À l’âge de 19 ans, je me retrouve à l’Auberge de Lac Brompton à St-Denis de Brompton, l’un des seuls endroits à l’extérieur de Québec et Montréal où il y avait des spectacles professionnels. À mon arrivée, le propriétaire était Robert Desmarais et le gérant était Réal St-Martin, deux personnes qui ont marqué ma vie, comme Roger Cameron, propriétaire du Cabaret Richmond, l’avait aussi marqué.
C’est là que j’ai appris ce qu’était que de travailler: 104 heures par semaine, ce n’était pas rare. J’y ai passé quatre ans à temps plein et j’ai eu la chance de connaître entre autres, les plus grands comme Bill Haley (One Two Three O’Clock Rock), Florian Zaback, Neil Sedaka, Les Classels, Les Jérolas, Olivier Guimond et Denis Drouin, Claude Blanchard et Léo Rivest, Denise Filliatreault et Dominique Michel, Ti-Gus et Ti -Mousse ainsi que les maîtres de cérémonie tels que Louis-Paul Allard, Winston Mc Quade, René Ouellette. Et également, celle et celui qui accompagnaient les artistes, à savoir Edna (Sœur Edna) et Réal Desroberts.

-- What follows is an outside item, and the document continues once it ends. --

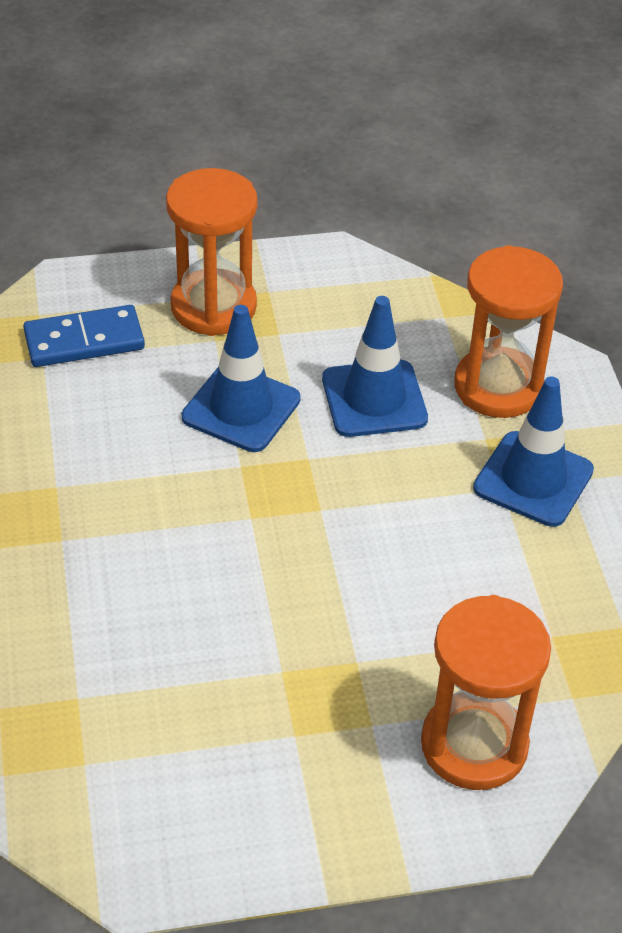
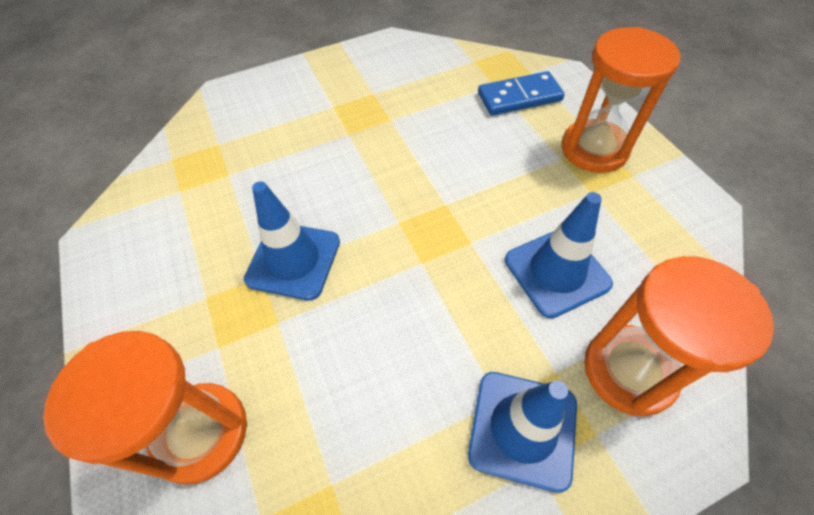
camera: 80 degrees right, 10 degrees up
(84, 341) = (519, 97): blue domino -> blue domino turned 75 degrees counterclockwise
(241, 408) = (501, 190): blue traffic cone -> blue traffic cone (293, 260)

Puis un après-midi, assis au bar du Cabaret Richmond, Carl Neugabauer, qui enseignait à l’externat classique d’Asbestos, me voyant songeur, me dit : «Laurent, pourquoi ne retournes-tu pas à l’école?» Nous étions en août 1966 ; l’école commençait en septembre 1966, ce qui était selon moi impossible. Et Carl de continuer : «Si Claude Dubois, le directeur de l’Externat classique, fait une exception et t’accepte aux Belles-Lettres, est-ce que tu retournerais à l’école?» Trois jours plus tard, Carl revint m’annoncer que si je voulais retourner aux études, le directeur Claude Dubois acceptait de me recevoir à l’externat classique d’Asbestos.
En septembre 1966, me voilà retourné sur les bancs d’école dont certains professeurs avaient mon âge. En novembre 1966, ma sœur Pauline âgée de 20 ans décéda dans un accident d automobile.
En 1967, je revins au Séminaire St Charles de Sherbrooke pour y terminer mon cours classique en 1970, année où ce fut la dernière année du cours classique au Québec; c’est dans ces années qu’avec mon pèr, nous avions fondé le bureau de Pelletier, huissier de la Cour supérieure. Mon père Lionel Pelletier fut le premier président fondateur de la
Chambre des huissiers du Québec. En 1973, je terminais mon Droit à l’Université de Sherbrooke et je devenais avocat en 1974.
Si la lecture de ce texte peut motiver un décrocheur à retourner aux études ou à se reprendre en mains, je n’aurai pas perdu mon temps ce soir à écrire cette histoire d’une vie bien simple. Le secret est de toujours faire ce que vous aimez et ne jamais lâcher.